**Given task**. Copy the entries below exactly. Images do not belong in the copy.
[Extracted entries start]
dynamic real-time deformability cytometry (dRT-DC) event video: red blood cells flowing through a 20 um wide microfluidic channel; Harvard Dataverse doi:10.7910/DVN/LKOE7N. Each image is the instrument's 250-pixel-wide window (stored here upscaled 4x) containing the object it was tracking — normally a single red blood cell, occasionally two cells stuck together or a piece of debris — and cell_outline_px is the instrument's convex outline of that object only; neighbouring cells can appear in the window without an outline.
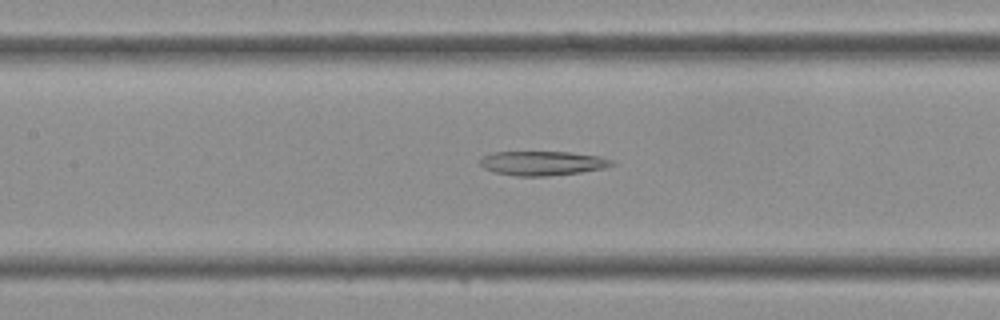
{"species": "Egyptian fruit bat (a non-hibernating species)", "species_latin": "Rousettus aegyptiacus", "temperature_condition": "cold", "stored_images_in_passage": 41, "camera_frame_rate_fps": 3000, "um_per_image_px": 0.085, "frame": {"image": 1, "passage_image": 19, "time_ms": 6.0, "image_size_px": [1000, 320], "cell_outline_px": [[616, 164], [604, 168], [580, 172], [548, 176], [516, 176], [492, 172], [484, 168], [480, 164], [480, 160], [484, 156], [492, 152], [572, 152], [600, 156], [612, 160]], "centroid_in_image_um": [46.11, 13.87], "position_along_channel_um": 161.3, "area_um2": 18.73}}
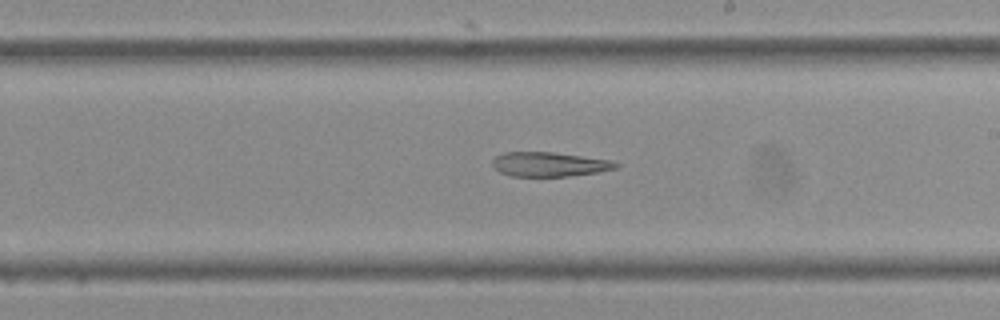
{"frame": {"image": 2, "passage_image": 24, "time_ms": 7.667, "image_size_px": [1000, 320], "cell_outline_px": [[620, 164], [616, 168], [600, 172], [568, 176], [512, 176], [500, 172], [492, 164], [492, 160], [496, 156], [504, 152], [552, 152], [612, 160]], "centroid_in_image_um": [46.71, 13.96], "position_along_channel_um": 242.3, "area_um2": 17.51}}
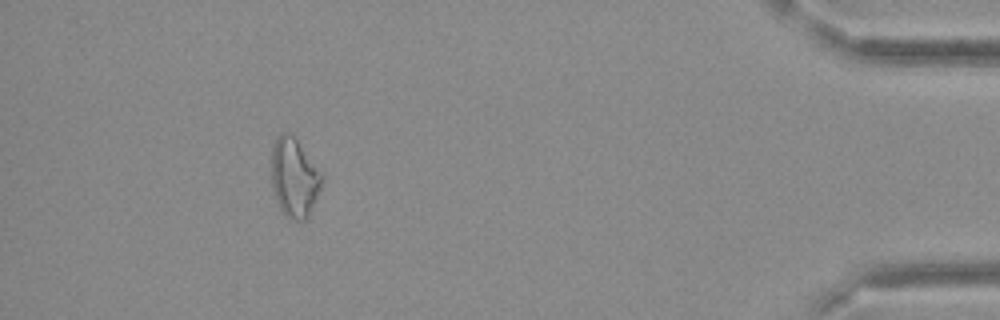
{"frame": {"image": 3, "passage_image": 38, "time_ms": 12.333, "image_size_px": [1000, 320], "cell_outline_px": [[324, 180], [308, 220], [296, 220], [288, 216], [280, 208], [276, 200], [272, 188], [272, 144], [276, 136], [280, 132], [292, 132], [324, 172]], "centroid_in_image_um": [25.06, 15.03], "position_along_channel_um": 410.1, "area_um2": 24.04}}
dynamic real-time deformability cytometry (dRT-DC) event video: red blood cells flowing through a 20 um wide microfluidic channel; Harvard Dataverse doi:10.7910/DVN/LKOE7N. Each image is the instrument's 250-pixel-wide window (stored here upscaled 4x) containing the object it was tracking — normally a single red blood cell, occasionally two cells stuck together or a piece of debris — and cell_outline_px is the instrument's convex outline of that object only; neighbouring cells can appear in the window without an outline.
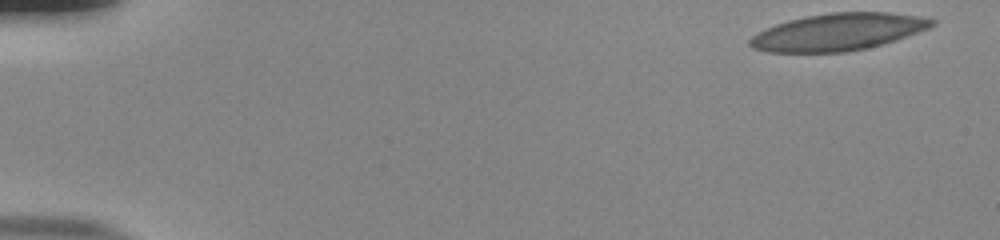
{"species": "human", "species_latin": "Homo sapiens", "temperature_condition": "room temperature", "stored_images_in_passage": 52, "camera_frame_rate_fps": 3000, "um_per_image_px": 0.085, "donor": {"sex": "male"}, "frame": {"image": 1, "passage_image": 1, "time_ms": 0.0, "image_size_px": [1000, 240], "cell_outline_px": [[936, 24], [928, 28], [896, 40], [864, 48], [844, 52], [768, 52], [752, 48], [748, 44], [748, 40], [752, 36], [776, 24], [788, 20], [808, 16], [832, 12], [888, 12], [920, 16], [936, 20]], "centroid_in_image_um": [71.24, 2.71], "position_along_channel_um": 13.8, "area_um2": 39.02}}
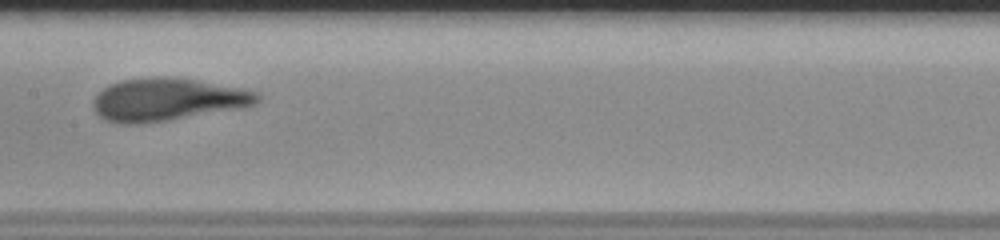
[Extracted entries end]
**Solved exercise**.
dynamic real-time deformability cytometry (dRT-DC) event video: red blood cells flowing through a 20 um wide microfluidic channel; Harvard Dataverse doi:10.7910/DVN/LKOE7N. Each image is the instrument's 250-pixel-wide window (stored here upscaled 4x) containing the object it was tracking — normally a single red blood cell, occasionally two cells stuck together or a piece of debris — and cell_outline_px is the instrument's convex outline of that object only; neighbouring cells can appear in the window without an outline.
{"species": "Egyptian fruit bat (a non-hibernating species)", "species_latin": "Rousettus aegyptiacus", "temperature_condition": "cold", "stored_images_in_passage": 41, "camera_frame_rate_fps": 3000, "um_per_image_px": 0.085, "frame": {"image": 1, "passage_image": 19, "time_ms": 6.0, "image_size_px": [1000, 320], "cell_outline_px": [[616, 164], [604, 168], [580, 172], [548, 176], [516, 176], [492, 172], [484, 168], [480, 164], [480, 160], [484, 156], [492, 152], [572, 152], [600, 156], [612, 160]], "centroid_in_image_um": [46.11, 13.87], "position_along_channel_um": 161.3, "area_um2": 18.73}}
{"frame": {"image": 2, "passage_image": 24, "time_ms": 7.667, "image_size_px": [1000, 320], "cell_outline_px": [[620, 164], [616, 168], [600, 172], [568, 176], [512, 176], [500, 172], [492, 164], [492, 160], [496, 156], [504, 152], [552, 152], [612, 160]], "centroid_in_image_um": [46.71, 13.96], "position_along_channel_um": 242.3, "area_um2": 17.51}}
{"frame": {"image": 3, "passage_image": 38, "time_ms": 12.333, "image_size_px": [1000, 320], "cell_outline_px": [[324, 180], [308, 220], [296, 220], [288, 216], [280, 208], [276, 200], [272, 188], [272, 144], [276, 136], [280, 132], [292, 132], [324, 172]], "centroid_in_image_um": [25.06, 15.03], "position_along_channel_um": 410.1, "area_um2": 24.04}}
dynamic real-time deformability cytometry (dRT-DC) event video: red blood cells flowing through a 20 um wide microfluidic channel; Harvard Dataverse doi:10.7910/DVN/LKOE7N. Each image is the instrument's 250-pixel-wide window (stored here upscaled 4x) containing the object it was tracking — normally a single red blood cell, occasionally two cells stuck together or a piece of debris — and cell_outline_px is the instrument's convex outline of that object only; neighbouring cells can appear in the window without an outline.
{"species": "human", "species_latin": "Homo sapiens", "temperature_condition": "room temperature", "stored_images_in_passage": 52, "camera_frame_rate_fps": 3000, "um_per_image_px": 0.085, "donor": {"sex": "male"}, "frame": {"image": 1, "passage_image": 1, "time_ms": 0.0, "image_size_px": [1000, 240], "cell_outline_px": [[936, 24], [928, 28], [896, 40], [864, 48], [844, 52], [768, 52], [752, 48], [748, 44], [748, 40], [752, 36], [776, 24], [788, 20], [808, 16], [832, 12], [888, 12], [920, 16], [936, 20]], "centroid_in_image_um": [71.24, 2.71], "position_along_channel_um": 13.8, "area_um2": 39.02}}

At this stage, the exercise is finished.